### DESCRIPTION OF THE TASK
Please quote everything from "Alongside these publications, the" down to "stablecoin payments firms." in the article on UK payments regulation below.

### EXCERPT
————
Payments Meet the Future: HM Treasury's New Package to Modernise UK Payment Services Regulation

May 5 2026

On 21 April 2026, coinciding with London's Fintech Week, HM Treasury released a package of measures to modernise UK payments regulation including:

  • the Financial Services and Markets Act 2000 (Cryptoassets) (Amendment) Regulations 2026 (the draft SI), together with a policy note; and
  • the government’s response to its 8 September 2025 consultation paper on a streamlined approach to payment systems regulation.

Alongside these publications, the government also announced a significant policy shift: it now intends to regulate stablecoin payments as payment services where stablecoins used for such payments have been issued by a firm that is authorised to carry on the new regulated activity of qualifying stablecoin issuance under Article 9M of the RAO. 

In this post, we have: (i) summarised the impact of the now confirmed policy shift to regulate certain stablecoin payments as payment services; and (ii) identified key takeaways from the draft SI for stablecoin payments firms.

Modernisation of payment services regulation

HMT has announced that it intends to improve the regulation of payment services and e-money by integrating it with the UK’s core regulatory approach for financial services.  This has long been expected (see HMT paper on Building a Smarter Financial Services Regulatory Framework for the UK from July 2023) but we have yet to see the detail – a consultation is expected to be published in Q2 2026 (the Q2 Consultation). In due course, the Payment Services Regulations 2017 (PSRs) and the Electronic Money Regulations 2011 (EMRs) (on which the current regime are based) will be revoked and we expect this to be replaced by high-level legislation with the detail being fleshed out by FCA rules. As flagged in the February 2026 Payments Forward Plan, HMT will consult on its review of assimilated payments services law as part of the Q2 Consultation before laying a related statutory instrument before Parliament at some point between 2027 and 2028, which is expected to formally commence revocation of the PSRs and EMRs. 

Stablecoin payments to be regulated as payment services

The UK government has stated that it will consult on regulating stablecoins for their use in payments, where stablecoins have been issued under the forthcoming new regulated activity for qualifying stablecoin issuance in the UK. This announcement signals an about-turn from the government, which indicated only a couple of months ago that it had chosen not to bring qualifying stablecoin payments within the regulatory perimeter for payment services (see  our previous blog post on the policy decisions underpinning the UK cryptoasset regime). While the precise details will not be fleshed out until the Q2 Consultation is published, the draft SI contains clearly drafted measures that will have an impact on stablecoin payments firms in the near future (as explained below).
————
### DATA SHOWN
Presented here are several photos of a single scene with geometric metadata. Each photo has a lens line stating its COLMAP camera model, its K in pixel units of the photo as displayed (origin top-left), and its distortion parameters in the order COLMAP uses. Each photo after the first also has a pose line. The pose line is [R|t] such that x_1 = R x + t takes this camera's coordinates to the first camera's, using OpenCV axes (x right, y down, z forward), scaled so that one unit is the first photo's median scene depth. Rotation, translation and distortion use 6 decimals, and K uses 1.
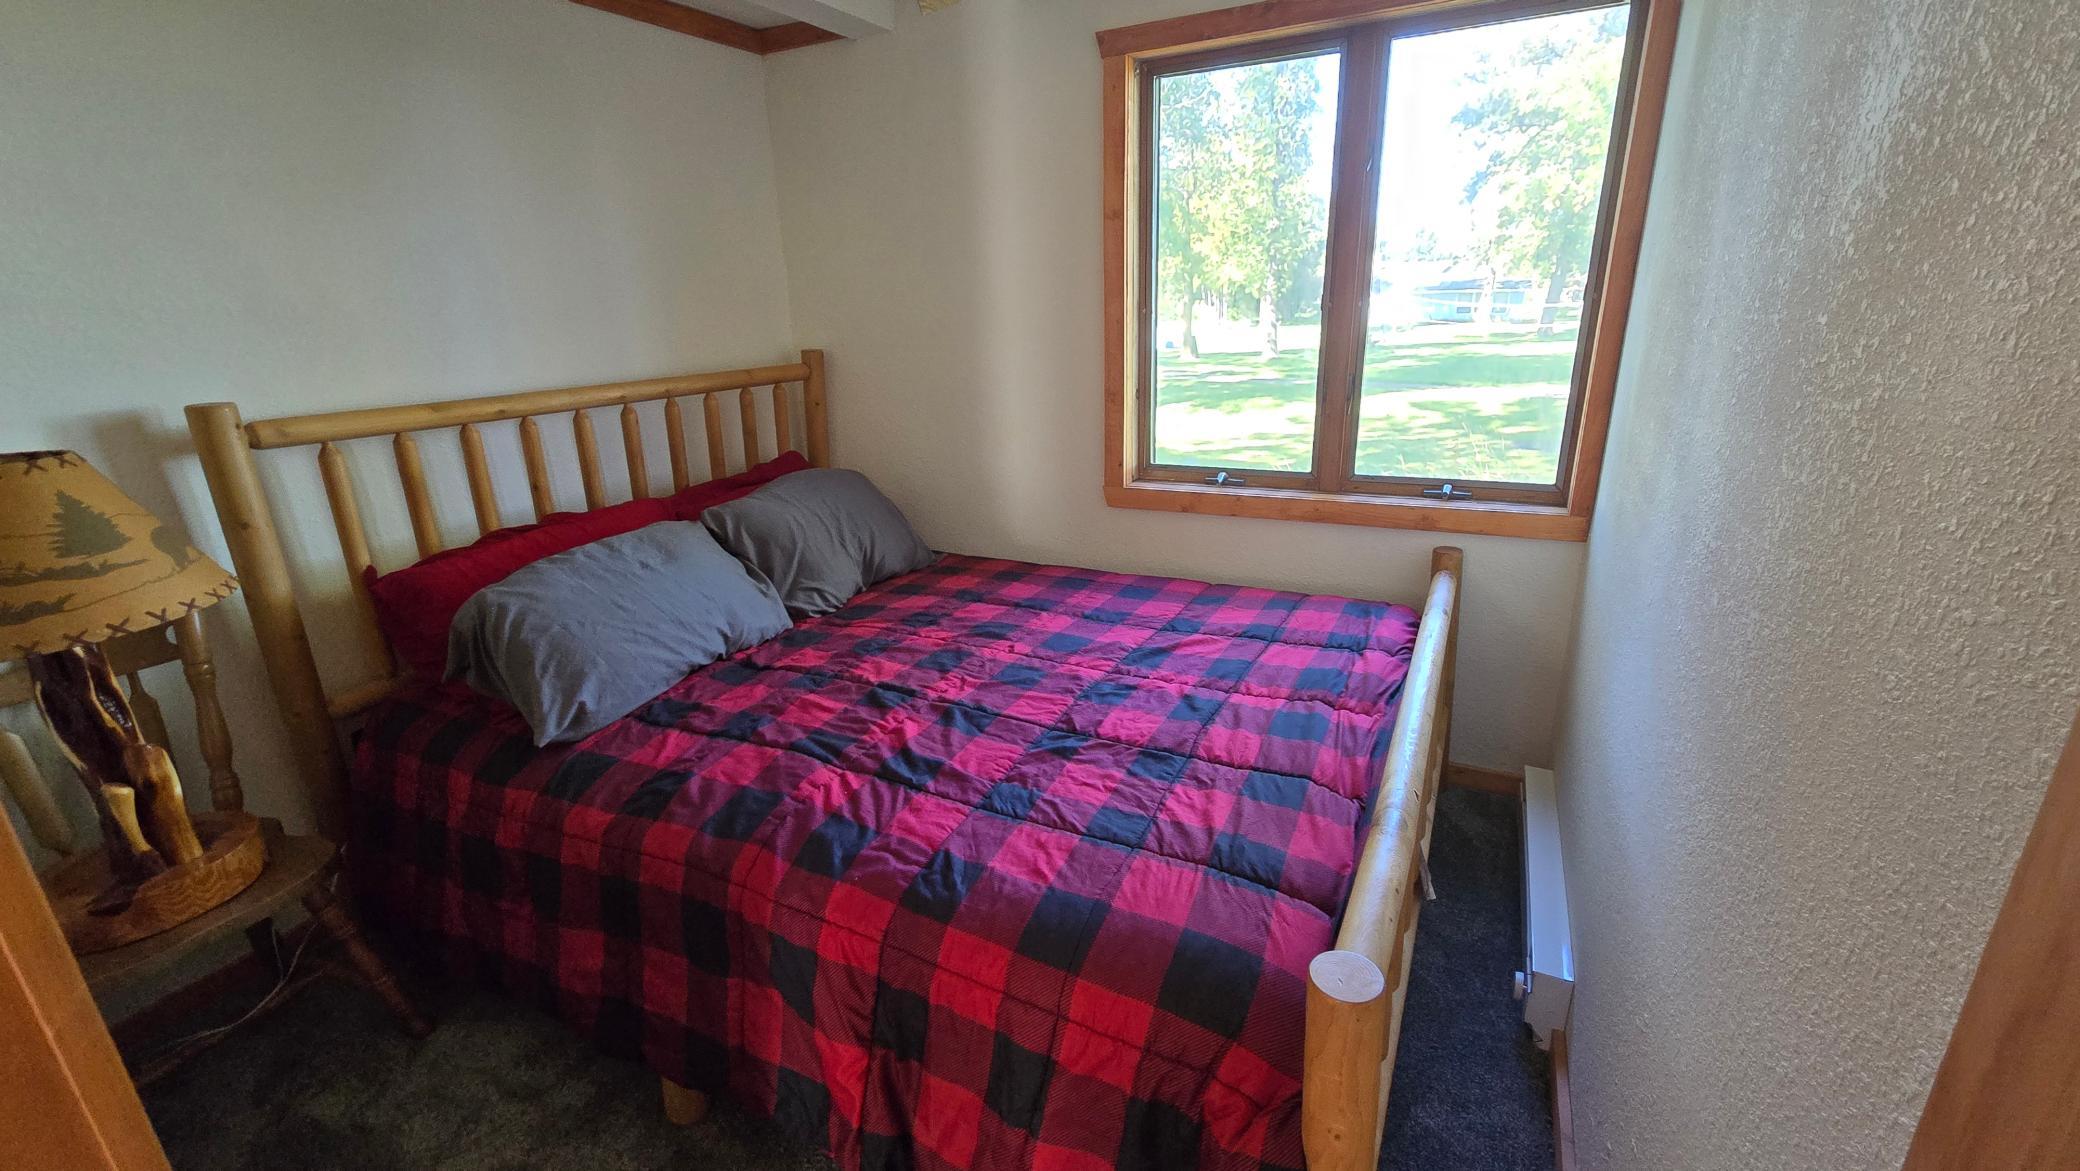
lens RADIAL K [[850.9, 0, 1039.1], [0, 850.9, 577.3], [0, 0, 1]] dist [0.000901, -0.000835]
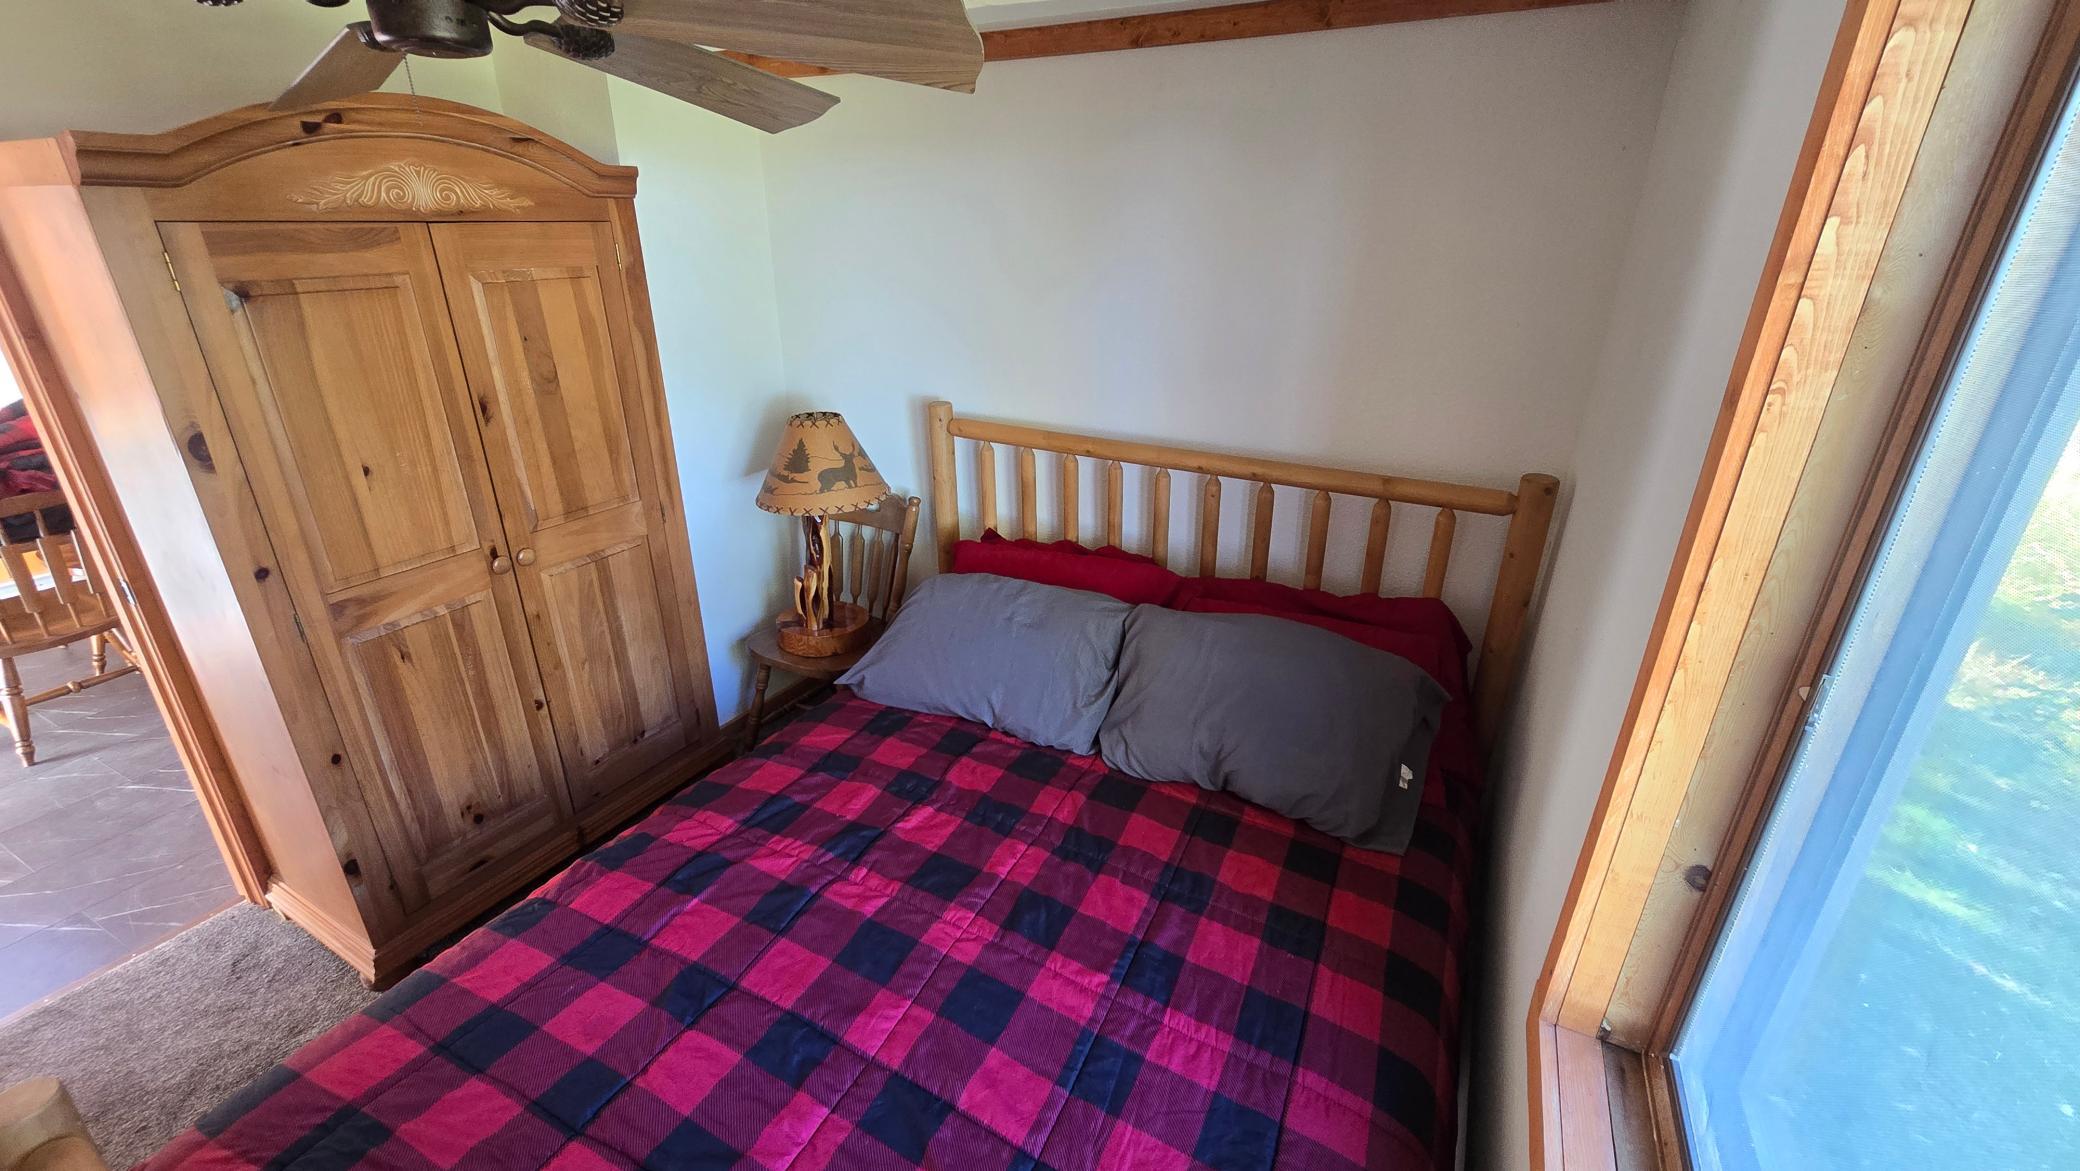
lens RADIAL K [[850.9, 0, 1039.3], [0, 850.9, 581.0], [0, 0, 1]] dist [0.000901, -0.000835]
pose [[-0.005644, 0.422690, -0.906257, 0.526229], [-0.315702, 0.859168, 0.402693, -0.522711], [0.948842, 0.288380, 0.128594, 0.901023]]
————
### RESULT BELOW
Alongside these publications, the government also announced a significant policy shift: it now intends to regulate stablecoin payments as payment services where stablecoins used for such payments have been issued by a firm that is authorised to carry on the new regulated activity of qualifying stablecoin issuance under Article 9M of the RAO. 

In this post, we have: (i) summarised the impact of the now confirmed policy shift to regulate certain stablecoin payments as payment services; and (ii) identified key takeaways from the draft SI for stablecoin payments firms.